Intro

This blog gains its name from the book Steele's Answers published in 1912. It began as an effort to blog through that book, posting each of the Questions and Answers in the book in the order in which they appeared. I started this on Dec. 10, 2011. I completed blogging from that book on July 11, 2015. Along the way, I began to also post snippets from Dr. Steele's other writings — and from some other holiness writers of his times. Since then, I have begun adding material from his Bible commentaries. I also sometimes rewrite and update some of his essays for this blog.
Showing posts with label Second Coming. Show all posts
Showing posts with label Second Coming. Show all posts

Wednesday, March 4, 2015

On Hebrews 9:28

QUESTION: Please explain Heb. 9:28, showing who the waiting; persons are and what is the salvation waited for: "so Christ also, having been once offered to bear the sins of many, shall appear a second time, apart from sin, to them that wait for him unto salvation."

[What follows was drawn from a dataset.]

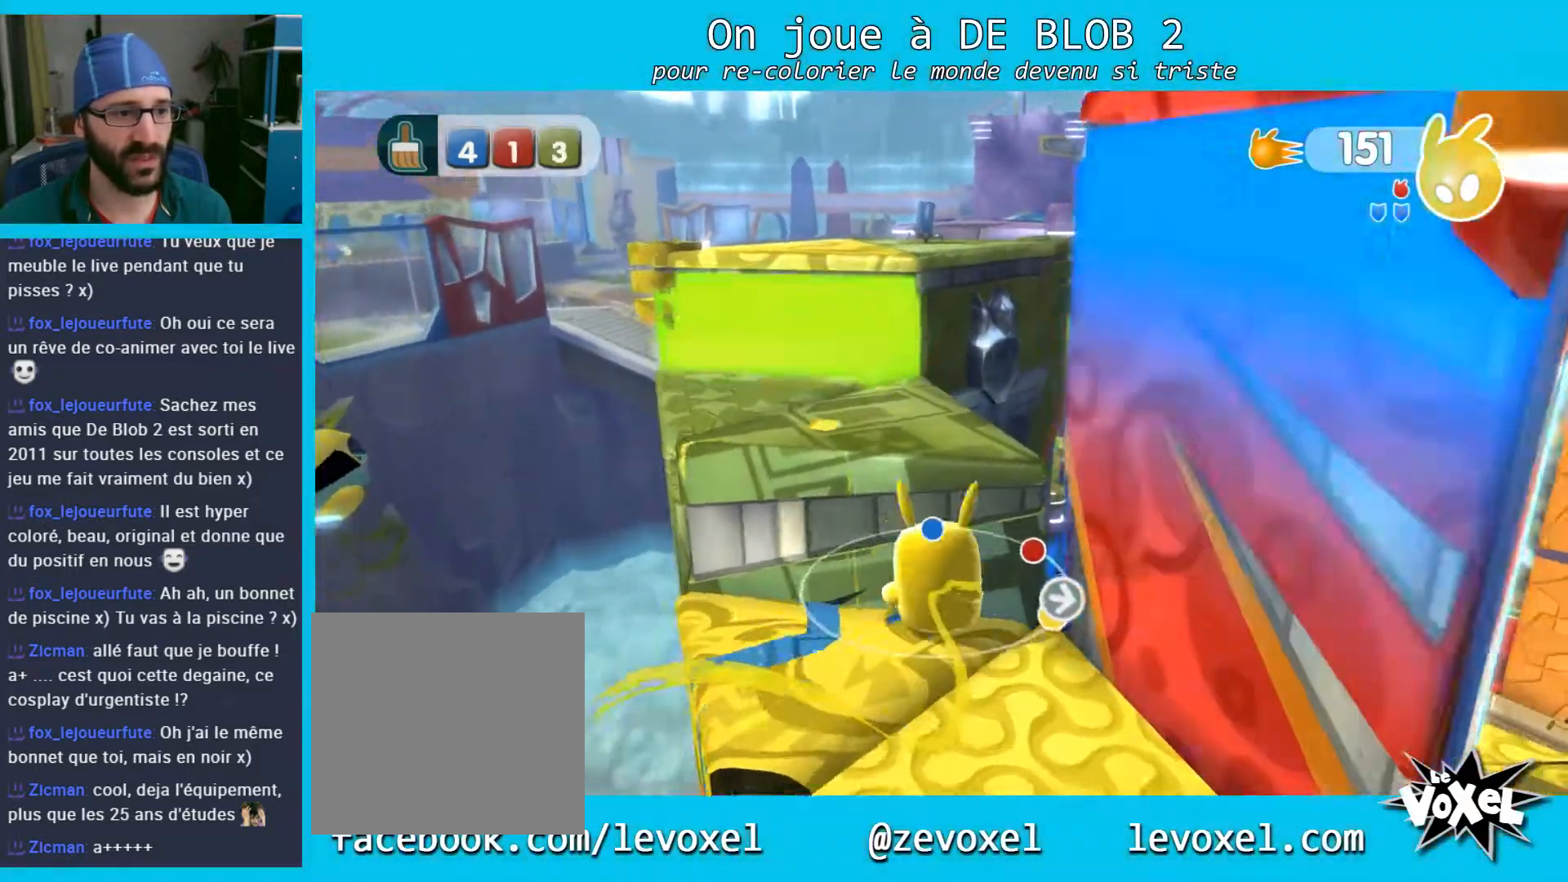
{"buttons": [], "left_stick": "up-left", "right_stick": "center", "events": [[33, "left_stick", "up-left"], [167, "A", "up"]]}
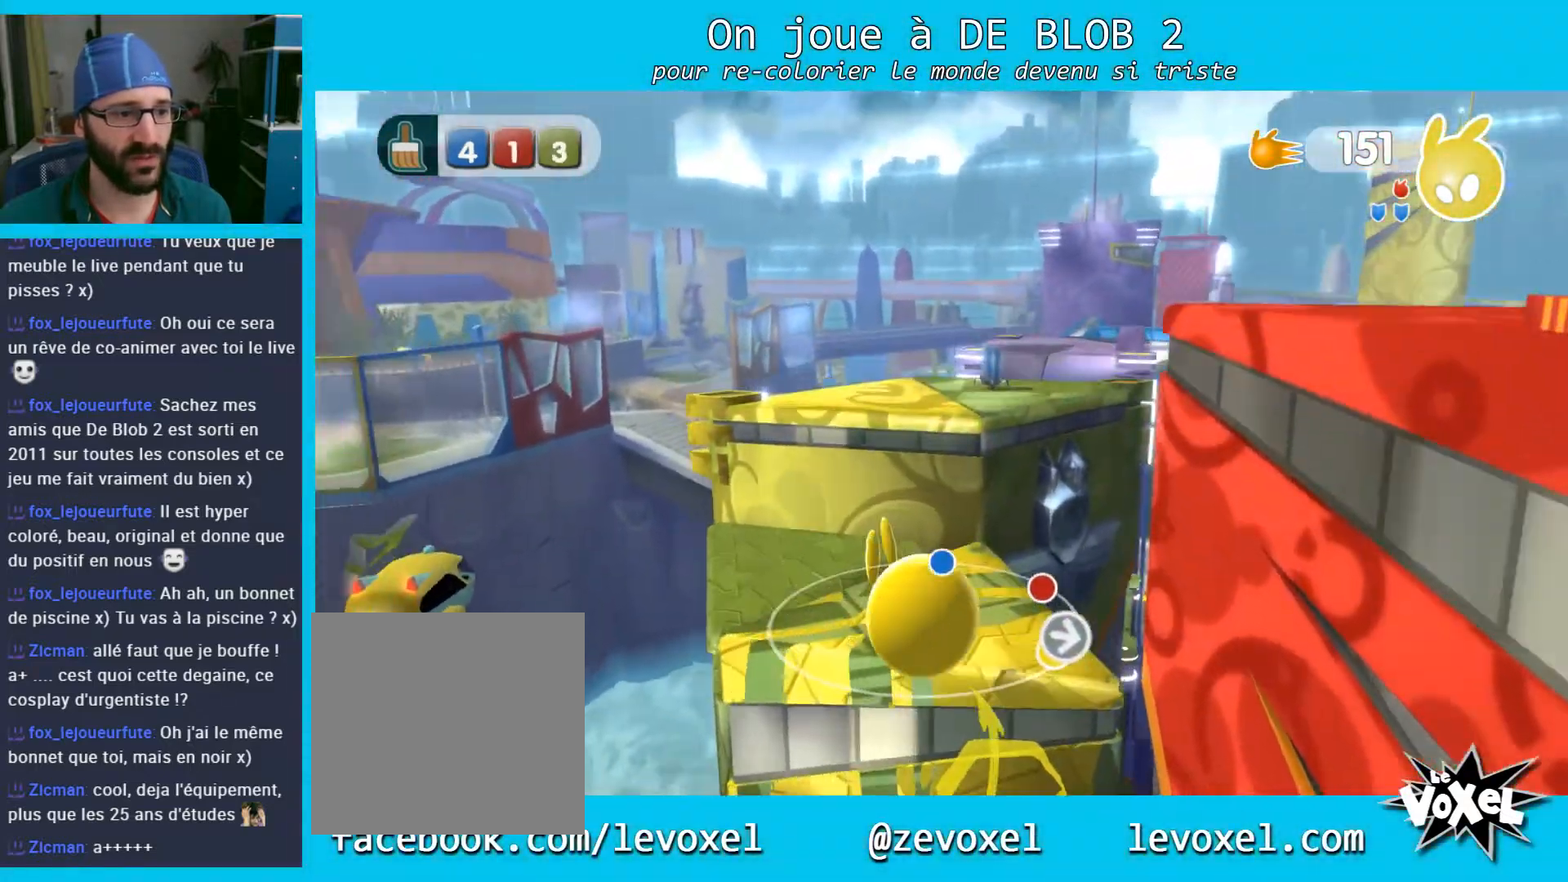
{"buttons": [], "left_stick": "up", "right_stick": "center", "events": [[67, "left_stick", "up"]]}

ANSWER: The Jewish high priest had to make his offering again and again (verses 6, 7, 25), but the superior efficacy of Christ's offering is proven by the fact that it was made once-for-all (one word in Greek); after which he pleads in heaven for us presenting his offering, and securing the constant three-fold offices of the Paraclete (John 16:7-11) till his second appearing to raise the dead, to judge mankind, and to glorify believers, dead and living, who are in expectancy of this completion of their eternal salvation, soul and body wearing the glorious image of Christ. Says Bishop Ellicott, on Phil. 3:20, 21, "It seems wholly unnecessary to restrict this merely to the living," since every moment the true Christian in this world and in the interval between death and the resurrection is waiting in joyful expectation of this glorious consummation. That professed disciple of Christ who is not expecting with strong desire "the fashioning anew of the body of his humiliation, to be conformed to Christ's glorified body," is a false disciple. This text cannot be legitimately used in proof of the conversion of sinners at or after Christ's future advent. Such a doctrine is nowhere taught in the New Testament.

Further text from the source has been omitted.